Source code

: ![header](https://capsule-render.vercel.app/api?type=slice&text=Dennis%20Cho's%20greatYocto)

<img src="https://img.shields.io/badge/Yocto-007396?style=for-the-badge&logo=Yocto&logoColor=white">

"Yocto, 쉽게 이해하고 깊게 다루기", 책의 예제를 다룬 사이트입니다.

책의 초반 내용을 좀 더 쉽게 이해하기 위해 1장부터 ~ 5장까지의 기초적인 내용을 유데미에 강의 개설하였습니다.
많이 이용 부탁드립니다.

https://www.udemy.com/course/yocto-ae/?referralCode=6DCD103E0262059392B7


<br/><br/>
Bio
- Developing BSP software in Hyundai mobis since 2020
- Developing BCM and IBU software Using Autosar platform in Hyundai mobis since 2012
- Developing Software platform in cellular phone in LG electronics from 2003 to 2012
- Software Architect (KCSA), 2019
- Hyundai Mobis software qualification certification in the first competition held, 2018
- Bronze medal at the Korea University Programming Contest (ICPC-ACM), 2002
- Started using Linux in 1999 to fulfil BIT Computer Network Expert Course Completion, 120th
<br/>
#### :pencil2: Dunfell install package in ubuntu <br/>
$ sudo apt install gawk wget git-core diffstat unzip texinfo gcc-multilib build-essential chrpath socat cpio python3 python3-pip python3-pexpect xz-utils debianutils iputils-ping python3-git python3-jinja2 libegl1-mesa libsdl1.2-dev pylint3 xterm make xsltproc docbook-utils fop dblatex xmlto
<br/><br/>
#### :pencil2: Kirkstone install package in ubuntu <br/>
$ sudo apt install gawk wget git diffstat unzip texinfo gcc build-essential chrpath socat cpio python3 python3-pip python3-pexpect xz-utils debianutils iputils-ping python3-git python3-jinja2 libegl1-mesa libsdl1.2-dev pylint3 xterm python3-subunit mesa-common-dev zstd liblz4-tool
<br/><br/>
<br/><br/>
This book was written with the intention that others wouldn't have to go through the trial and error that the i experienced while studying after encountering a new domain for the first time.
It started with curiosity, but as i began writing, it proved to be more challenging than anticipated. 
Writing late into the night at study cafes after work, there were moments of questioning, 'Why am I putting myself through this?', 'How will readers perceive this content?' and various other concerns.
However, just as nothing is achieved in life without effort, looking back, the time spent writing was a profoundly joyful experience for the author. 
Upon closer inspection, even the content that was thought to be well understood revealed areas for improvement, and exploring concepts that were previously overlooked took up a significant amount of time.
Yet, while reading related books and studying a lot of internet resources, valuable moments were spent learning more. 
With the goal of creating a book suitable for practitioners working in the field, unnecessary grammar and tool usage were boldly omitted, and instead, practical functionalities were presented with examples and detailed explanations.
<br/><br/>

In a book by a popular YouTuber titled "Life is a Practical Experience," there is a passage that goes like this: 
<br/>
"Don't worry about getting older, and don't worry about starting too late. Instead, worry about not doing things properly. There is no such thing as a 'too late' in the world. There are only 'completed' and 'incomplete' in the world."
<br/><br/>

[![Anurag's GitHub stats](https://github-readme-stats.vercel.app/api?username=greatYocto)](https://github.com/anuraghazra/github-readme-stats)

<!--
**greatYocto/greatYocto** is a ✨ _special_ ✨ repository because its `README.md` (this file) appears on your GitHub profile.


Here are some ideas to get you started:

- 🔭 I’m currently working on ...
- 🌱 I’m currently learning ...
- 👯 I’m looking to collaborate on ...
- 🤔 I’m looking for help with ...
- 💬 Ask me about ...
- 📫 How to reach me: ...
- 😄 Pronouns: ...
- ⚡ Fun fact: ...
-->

____________________

**DIRECTIONS FOR THIS TASK**. Starting with the first entry and ending with the last, give all of them again unchanged.

**TASK OUTPUT**.
Source code

: ![header](https://capsule-render.vercel.app/api?type=slice&text=Dennis%20Cho's%20greatYocto)

<img src="https://img.shields.io/badge/Yocto-007396?style=for-the-badge&logo=Yocto&logoColor=white">

"Yocto, 쉽게 이해하고 깊게 다루기", 책의 예제를 다룬 사이트입니다.

책의 초반 내용을 좀 더 쉽게 이해하기 위해 1장부터 ~ 5장까지의 기초적인 내용을 유데미에 강의 개설하였습니다.
많이 이용 부탁드립니다.

https://www.udemy.com/course/yocto-ae/?referralCode=6DCD103E0262059392B7


<br/><br/>
Bio
- Developing BSP software in Hyundai mobis since 2020
- Developing BCM and IBU software Using Autosar platform in Hyundai mobis since 2012
- Developing Software platform in cellular phone in LG electronics from 2003 to 2012
- Software Architect (KCSA), 2019
- Hyundai Mobis software qualification certification in the first competition held, 2018
- Bronze medal at the Korea University Programming Contest (ICPC-ACM), 2002
- Started using Linux in 1999 to fulfil BIT Computer Network Expert Course Completion, 120th
<br/>
#### :pencil2: Dunfell install package in ubuntu <br/>
$ sudo apt install gawk wget git-core diffstat unzip texinfo gcc-multilib build-essential chrpath socat cpio python3 python3-pip python3-pexpect xz-utils debianutils iputils-ping python3-git python3-jinja2 libegl1-mesa libsdl1.2-dev pylint3 xterm make xsltproc docbook-utils fop dblatex xmlto
<br/><br/>
#### :pencil2: Kirkstone install package in ubuntu <br/>
$ sudo apt install gawk wget git diffstat unzip texinfo gcc build-essential chrpath socat cpio python3 python3-pip python3-pexpect xz-utils debianutils iputils-ping python3-git python3-jinja2 libegl1-mesa libsdl1.2-dev pylint3 xterm python3-subunit mesa-common-dev zstd liblz4-tool
<br/><br/>
<br/><br/>
This book was written with the intention that others wouldn't have to go through the trial and error that the i experienced while studying after encountering a new domain for the first time.
It started with curiosity, but as i began writing, it proved to be more challenging than anticipated. 
Writing late into the night at study cafes after work, there were moments of questioning, 'Why am I putting myself through this?', 'How will readers perceive this content?' and various other concerns.
However, just as nothing is achieved in life without effort, looking back, the time spent writing was a profoundly joyful experience for the author. 
Upon closer inspection, even the content that was thought to be well understood revealed areas for improvement, and exploring concepts that were previously overlooked took up a significant amount of time.
Yet, while reading related books and studying a lot of internet resources, valuable moments were spent learning more. 
With the goal of creating a book suitable for practitioners working in the field, unnecessary grammar and tool usage were boldly omitted, and instead, practical functionalities were presented with examples and detailed explanations.
<br/><br/>

In a book by a popular YouTuber titled "Life is a Practical Experience," there is a passage that goes like this: 
<br/>
"Don't worry about getting older, and don't worry about starting too late. Instead, worry about not doing things properly. There is no such thing as a 'too late' in the world. There are only 'completed' and 'incomplete' in the world."
<br/><br/>

[![Anurag's GitHub stats](https://github-readme-stats.vercel.app/api?username=greatYocto)](https://github.com/anuraghazra/github-readme-stats)

<!--
**greatYocto/greatYocto** is a ✨ _special_ ✨ repository because its `README.md` (this file) appears on your GitHub profile.


Here are some ideas to get you started:

- 🔭 I’m currently working on ...
- 🌱 I’m currently learning ...
- 👯 I’m looking to collaborate on ...
- 🤔 I’m looking for help with ...
- 💬 Ask me about ...
- 📫 How to reach me: ...
- 😄 Pronouns: ...
- ⚡ Fun fact: ...
-->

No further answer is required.